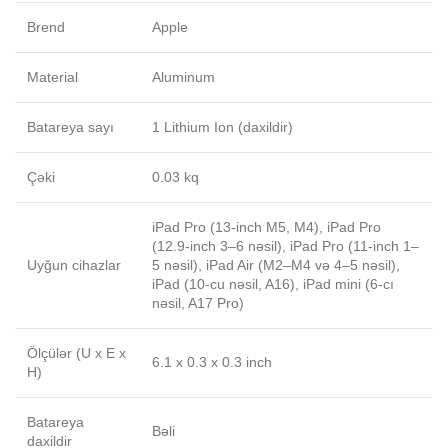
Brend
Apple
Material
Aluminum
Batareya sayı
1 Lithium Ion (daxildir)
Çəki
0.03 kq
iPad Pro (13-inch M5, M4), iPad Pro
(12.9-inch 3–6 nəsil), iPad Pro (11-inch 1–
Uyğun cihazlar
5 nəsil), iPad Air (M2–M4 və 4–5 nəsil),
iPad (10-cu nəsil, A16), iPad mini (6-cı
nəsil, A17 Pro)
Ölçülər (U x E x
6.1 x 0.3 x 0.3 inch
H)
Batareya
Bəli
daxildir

————————

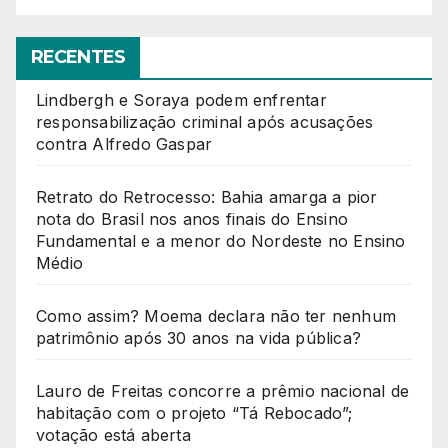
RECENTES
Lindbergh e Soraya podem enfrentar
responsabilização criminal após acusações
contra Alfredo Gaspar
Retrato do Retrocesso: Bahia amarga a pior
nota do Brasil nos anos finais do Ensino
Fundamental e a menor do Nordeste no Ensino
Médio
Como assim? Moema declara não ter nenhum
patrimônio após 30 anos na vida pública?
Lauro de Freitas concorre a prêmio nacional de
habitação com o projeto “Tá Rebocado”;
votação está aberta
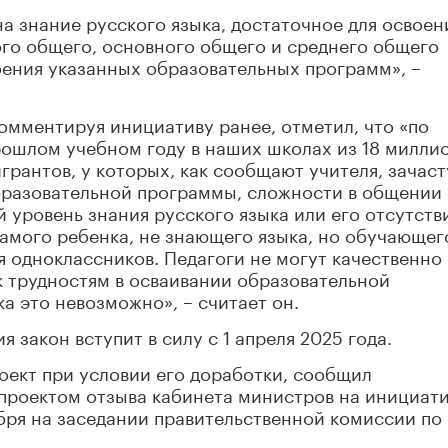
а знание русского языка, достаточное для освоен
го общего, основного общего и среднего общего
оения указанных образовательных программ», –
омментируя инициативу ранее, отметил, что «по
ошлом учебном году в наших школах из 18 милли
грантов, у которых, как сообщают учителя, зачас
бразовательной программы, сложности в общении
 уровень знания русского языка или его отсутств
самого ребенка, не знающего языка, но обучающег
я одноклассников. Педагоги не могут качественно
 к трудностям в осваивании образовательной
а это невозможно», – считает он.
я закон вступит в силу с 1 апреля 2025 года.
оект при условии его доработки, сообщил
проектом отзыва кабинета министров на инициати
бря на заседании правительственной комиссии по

————————

EXERCISE DESCRIPTION: Copy out all lines above that include the string "языка".

RESPONSE TO THE EXERCISE:
а знание русского языка, достаточное для освоен
 уровень знания русского языка или его отсутств
самого ребенка, не знающего языка, но обучающег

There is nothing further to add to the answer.